Plain-text engineering files:
########

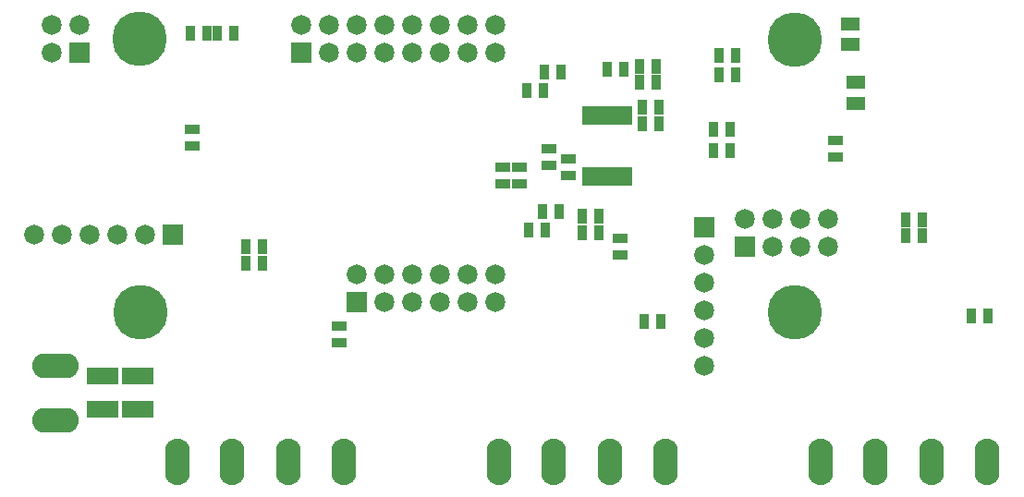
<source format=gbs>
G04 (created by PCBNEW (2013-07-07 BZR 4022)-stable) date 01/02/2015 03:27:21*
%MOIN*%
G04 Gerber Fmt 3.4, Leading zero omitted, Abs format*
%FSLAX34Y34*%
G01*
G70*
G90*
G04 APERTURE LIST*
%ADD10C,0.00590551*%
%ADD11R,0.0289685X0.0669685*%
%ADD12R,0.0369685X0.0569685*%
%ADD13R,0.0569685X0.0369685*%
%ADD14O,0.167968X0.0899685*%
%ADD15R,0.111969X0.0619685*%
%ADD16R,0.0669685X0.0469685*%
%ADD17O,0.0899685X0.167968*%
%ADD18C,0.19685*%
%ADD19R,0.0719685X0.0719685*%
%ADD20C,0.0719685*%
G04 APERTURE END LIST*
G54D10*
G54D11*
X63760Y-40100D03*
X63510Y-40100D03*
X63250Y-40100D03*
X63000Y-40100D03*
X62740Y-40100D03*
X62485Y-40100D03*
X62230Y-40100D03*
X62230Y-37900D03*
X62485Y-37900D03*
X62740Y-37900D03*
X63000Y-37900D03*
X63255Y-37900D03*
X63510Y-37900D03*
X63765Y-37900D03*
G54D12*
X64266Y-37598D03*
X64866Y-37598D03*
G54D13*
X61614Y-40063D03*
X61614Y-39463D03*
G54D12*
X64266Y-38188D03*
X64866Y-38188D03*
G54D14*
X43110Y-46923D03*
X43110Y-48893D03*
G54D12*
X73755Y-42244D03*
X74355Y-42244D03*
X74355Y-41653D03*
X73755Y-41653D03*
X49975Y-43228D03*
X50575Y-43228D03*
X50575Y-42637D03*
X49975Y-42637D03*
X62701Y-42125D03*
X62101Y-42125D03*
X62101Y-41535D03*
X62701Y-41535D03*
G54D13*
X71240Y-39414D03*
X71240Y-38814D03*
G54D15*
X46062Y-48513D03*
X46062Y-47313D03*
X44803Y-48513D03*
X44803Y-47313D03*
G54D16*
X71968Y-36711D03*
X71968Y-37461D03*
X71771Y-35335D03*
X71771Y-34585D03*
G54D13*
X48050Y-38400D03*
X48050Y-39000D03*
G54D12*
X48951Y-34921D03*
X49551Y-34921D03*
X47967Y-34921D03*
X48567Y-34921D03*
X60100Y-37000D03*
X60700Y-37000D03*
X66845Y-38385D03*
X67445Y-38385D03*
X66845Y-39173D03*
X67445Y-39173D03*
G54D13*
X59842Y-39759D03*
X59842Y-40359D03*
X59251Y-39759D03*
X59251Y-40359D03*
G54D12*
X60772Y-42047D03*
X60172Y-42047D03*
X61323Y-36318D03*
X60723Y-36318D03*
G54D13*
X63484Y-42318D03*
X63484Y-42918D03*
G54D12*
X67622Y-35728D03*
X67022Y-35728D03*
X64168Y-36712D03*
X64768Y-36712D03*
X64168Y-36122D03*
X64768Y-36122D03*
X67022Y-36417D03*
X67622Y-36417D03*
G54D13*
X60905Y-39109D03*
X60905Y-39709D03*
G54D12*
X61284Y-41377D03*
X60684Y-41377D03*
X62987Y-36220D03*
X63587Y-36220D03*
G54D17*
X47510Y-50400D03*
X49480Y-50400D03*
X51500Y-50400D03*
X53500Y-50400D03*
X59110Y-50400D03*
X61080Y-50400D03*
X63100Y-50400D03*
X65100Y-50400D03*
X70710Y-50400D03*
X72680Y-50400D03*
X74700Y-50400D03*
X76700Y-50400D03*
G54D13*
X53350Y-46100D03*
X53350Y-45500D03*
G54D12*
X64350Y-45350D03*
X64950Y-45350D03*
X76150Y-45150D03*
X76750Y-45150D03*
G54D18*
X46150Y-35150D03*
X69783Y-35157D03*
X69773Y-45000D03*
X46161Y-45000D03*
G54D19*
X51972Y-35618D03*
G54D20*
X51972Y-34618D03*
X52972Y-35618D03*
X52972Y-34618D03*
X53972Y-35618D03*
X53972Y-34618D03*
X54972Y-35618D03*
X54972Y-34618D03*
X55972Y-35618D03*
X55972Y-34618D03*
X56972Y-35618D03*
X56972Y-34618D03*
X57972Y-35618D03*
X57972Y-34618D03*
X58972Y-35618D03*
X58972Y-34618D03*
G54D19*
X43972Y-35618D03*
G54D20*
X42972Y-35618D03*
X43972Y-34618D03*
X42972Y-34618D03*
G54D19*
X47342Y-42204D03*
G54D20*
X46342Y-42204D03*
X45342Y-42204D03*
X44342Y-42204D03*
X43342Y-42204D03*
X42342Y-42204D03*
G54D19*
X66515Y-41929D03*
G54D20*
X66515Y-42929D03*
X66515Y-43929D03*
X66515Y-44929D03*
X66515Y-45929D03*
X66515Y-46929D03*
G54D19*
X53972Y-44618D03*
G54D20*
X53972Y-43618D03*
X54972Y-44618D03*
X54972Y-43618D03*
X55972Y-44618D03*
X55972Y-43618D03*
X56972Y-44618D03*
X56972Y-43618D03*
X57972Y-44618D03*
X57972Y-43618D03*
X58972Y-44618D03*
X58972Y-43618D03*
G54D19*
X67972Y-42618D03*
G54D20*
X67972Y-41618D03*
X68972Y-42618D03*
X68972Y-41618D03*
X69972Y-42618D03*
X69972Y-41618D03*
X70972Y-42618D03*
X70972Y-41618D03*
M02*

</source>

########

Using the entries above, give again exactly the lines from the line holding "X43110Y-48893D03*" through the line holding "X44803Y-48513D03*". Include both end lines and nothing else.

X43110Y-48893D03*
G54D12*
X73755Y-42244D03*
X74355Y-42244D03*
X74355Y-41653D03*
X73755Y-41653D03*
X49975Y-43228D03*
X50575Y-43228D03*
X50575Y-42637D03*
X49975Y-42637D03*
X62701Y-42125D03*
X62101Y-42125D03*
X62101Y-41535D03*
X62701Y-41535D03*
G54D13*
X71240Y-39414D03*
X71240Y-38814D03*
G54D15*
X46062Y-48513D03*
X46062Y-47313D03*
X44803Y-48513D03*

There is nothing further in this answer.